_Directions for this task_
Quote exactly, and only, the lines of the material below from the line with "Wi-Fi > Advanced Options**</span></span>" through the line with "the **IPv4** address.</span></span>".

#####

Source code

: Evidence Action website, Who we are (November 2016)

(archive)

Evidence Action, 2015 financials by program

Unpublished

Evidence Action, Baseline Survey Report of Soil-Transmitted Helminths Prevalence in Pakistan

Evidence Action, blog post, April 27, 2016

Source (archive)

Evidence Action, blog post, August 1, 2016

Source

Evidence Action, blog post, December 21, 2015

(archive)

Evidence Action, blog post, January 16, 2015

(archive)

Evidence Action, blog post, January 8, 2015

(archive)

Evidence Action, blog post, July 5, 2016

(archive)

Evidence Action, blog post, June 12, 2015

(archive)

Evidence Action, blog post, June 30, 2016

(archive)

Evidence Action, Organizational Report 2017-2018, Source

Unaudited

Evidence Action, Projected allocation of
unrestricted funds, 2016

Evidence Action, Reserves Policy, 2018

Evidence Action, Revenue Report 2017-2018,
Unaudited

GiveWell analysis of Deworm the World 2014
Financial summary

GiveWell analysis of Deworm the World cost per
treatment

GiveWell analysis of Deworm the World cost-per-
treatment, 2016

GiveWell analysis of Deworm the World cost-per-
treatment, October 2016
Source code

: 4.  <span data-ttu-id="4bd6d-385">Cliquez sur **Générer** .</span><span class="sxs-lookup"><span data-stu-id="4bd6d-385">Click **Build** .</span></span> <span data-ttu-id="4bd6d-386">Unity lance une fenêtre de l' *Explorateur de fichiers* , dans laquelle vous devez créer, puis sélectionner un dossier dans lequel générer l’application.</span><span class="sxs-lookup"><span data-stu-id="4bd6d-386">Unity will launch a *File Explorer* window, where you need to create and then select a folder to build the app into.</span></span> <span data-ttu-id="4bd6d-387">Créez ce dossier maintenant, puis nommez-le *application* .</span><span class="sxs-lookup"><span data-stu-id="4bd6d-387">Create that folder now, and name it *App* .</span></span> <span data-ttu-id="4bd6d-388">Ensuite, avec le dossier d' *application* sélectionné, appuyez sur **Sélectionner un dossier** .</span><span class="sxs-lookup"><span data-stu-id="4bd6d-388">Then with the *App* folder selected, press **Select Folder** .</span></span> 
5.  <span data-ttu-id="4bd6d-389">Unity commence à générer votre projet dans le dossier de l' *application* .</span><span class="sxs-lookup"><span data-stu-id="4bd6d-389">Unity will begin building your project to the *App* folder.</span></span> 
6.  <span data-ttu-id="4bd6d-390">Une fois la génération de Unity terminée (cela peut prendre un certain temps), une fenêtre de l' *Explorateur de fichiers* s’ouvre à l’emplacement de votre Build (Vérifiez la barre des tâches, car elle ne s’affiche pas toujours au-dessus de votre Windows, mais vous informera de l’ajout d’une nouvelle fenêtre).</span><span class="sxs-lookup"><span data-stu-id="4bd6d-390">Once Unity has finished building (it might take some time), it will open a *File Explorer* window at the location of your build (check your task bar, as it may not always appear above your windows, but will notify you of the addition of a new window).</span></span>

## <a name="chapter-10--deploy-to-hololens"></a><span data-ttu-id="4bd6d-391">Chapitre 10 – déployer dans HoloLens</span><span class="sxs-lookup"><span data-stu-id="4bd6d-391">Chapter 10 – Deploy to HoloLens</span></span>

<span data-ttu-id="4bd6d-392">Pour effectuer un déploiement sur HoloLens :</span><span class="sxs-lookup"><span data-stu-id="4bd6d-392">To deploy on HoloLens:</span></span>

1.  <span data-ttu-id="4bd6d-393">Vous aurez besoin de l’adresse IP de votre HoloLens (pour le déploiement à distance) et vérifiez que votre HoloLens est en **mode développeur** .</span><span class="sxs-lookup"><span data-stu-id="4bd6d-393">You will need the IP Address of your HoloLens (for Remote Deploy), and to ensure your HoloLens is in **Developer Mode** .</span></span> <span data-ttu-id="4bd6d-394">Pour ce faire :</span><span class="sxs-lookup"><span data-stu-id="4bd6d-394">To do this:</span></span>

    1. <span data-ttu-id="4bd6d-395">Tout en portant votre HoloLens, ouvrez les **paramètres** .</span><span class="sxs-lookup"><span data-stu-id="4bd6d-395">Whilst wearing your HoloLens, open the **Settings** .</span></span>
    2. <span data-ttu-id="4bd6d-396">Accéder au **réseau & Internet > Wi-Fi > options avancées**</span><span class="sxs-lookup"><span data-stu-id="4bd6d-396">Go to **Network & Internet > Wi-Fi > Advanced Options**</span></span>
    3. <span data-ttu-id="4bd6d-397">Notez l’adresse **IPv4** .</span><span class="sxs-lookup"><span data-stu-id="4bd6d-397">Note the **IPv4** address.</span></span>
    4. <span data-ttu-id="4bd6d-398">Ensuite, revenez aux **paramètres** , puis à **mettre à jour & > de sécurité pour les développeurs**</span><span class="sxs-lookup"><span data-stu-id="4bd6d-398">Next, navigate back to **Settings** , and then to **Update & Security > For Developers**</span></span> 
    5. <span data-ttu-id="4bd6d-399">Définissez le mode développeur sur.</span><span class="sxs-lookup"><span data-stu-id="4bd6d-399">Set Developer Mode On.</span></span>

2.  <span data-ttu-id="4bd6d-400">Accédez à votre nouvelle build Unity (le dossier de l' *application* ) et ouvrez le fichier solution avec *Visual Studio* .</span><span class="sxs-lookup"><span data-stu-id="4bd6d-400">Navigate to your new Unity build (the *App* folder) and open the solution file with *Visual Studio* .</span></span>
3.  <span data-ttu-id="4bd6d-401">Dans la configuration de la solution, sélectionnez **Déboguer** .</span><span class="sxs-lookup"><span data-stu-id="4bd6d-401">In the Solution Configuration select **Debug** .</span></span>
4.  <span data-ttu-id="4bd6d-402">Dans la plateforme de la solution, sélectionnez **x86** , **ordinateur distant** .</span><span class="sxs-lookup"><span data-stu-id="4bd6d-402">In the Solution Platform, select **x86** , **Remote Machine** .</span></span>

#####

_Reply to the exercise_
    2. <span data-ttu-id="4bd6d-396">Accéder au **réseau & Internet > Wi-Fi > options avancées**</span><span class="sxs-lookup"><span data-stu-id="4bd6d-396">Go to **Network & Internet > Wi-Fi > Advanced Options**</span></span>
    3. <span data-ttu-id="4bd6d-397">Notez l’adresse **IPv4** .</span><span class="sxs-lookup"><span data-stu-id="4bd6d-397">Note the **IPv4** address.</span></span>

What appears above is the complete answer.